President Donald Trump and North Korean leader Kim Jong Un engaged in a new round of and jibes Saturday, when Trump sarcastically said he would never call Kim “short and fat” after North Korea described Trump as a “dotard.”
North Korea’s foreign ministry on Saturday aimed a barrage of insults and accusations at Trump, who has tried to drum up support for increased sanctions against the rogue state on his 12 day tour of Asia.
In the statement released through North Korea’s official news agency, the ministry called the trip a "warmonger's visit" aimed at destroying world peace and again described the president as a "dotard" — an archaic insult for an elderly person that the rogue nation has used before.
That caused Trump to muse sarcastically, "Why would Kim Jong-un insult me by calling me 'old,' when I would NEVER call him 'short and fat?' Oh well, I try so hard to be his friend — and maybe someday that will happen!"
Even by the standards of Trump's tweets — which can be bullying and aggressive — this type of sarcasm is uncommon. On Twitter, critics compared the spat to an exchange between high school students, but highlighted the danger posed with the participants the leaders of two nuclear armed states.
Esquire political writer Charles Pierce tweeted, "What in the unholy FUCK is going on here?"
Others also weighed in.
Trump and the North Korean government have engaged in a spiralling series of insults in recent months, with Trump describing Kim as “rocket man” in an address to the United Nations in September following a series of ballistic missile tests by North Korea.

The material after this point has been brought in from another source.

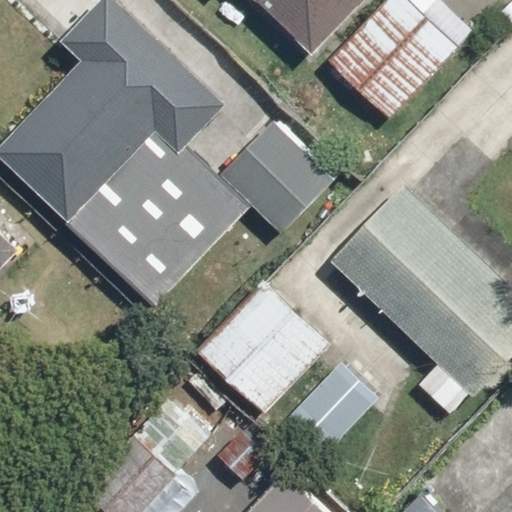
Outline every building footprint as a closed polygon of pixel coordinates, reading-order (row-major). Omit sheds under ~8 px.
[(95,50),(6,140),(81,211),(94,198),(175,276),(252,196),(290,232),(354,166),(285,100),(220,167),(195,142),(240,95),(140,0),(105,0),(74,32),(95,50)] [(278,0),(326,48),(373,0),(278,0)] [(396,114),(465,42),(420,0),(389,0),(335,56),(396,114)] [(511,270),(422,177),(342,252),(441,355),(421,374),(456,411),(511,357),(511,270)] [(0,269),(25,242),(0,215),(0,269)] [(285,276),(213,347),(274,408),(345,338),(285,276)] [(91,481),(123,511),(143,511),(216,436),(174,396),(91,481)] [(343,511),(293,464),(248,511),(343,511)] [(460,511),(435,488),(411,511),(460,511)]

The president renewed his spat with North Korea as three U.S. aircraft carriers were taking part in a military exercise in the Western Pacific in a show of strength to North Korea.
U.S. Pacific Fleet commander Scott Swift said the triple-carrier drill, in which Japanese and South Korean vessels will also take part, was the first in the region since 2007.
In his tour of Asia, Trump has warned North Korea not to stretch U.S. patience, but also suggested the possibility of a diplomatic solution to the crisis.
Asked at a news conference in Vietnam if he could see himself being friends with Kim, the Trump replied: "That might be a strange thing to happen, but it's a possibility.
"If it did happen it could be a good thing I can tell you for North Korea, but it could also be good for a lot of other places and be good for the rest the world. It could be something that could happen. I don't know if it will but it would be very, very nice," he added.
Trump hasn't always been a rhetorical foe of Kim. Earlier this year, he called the North Korean dictator a "smart cookie."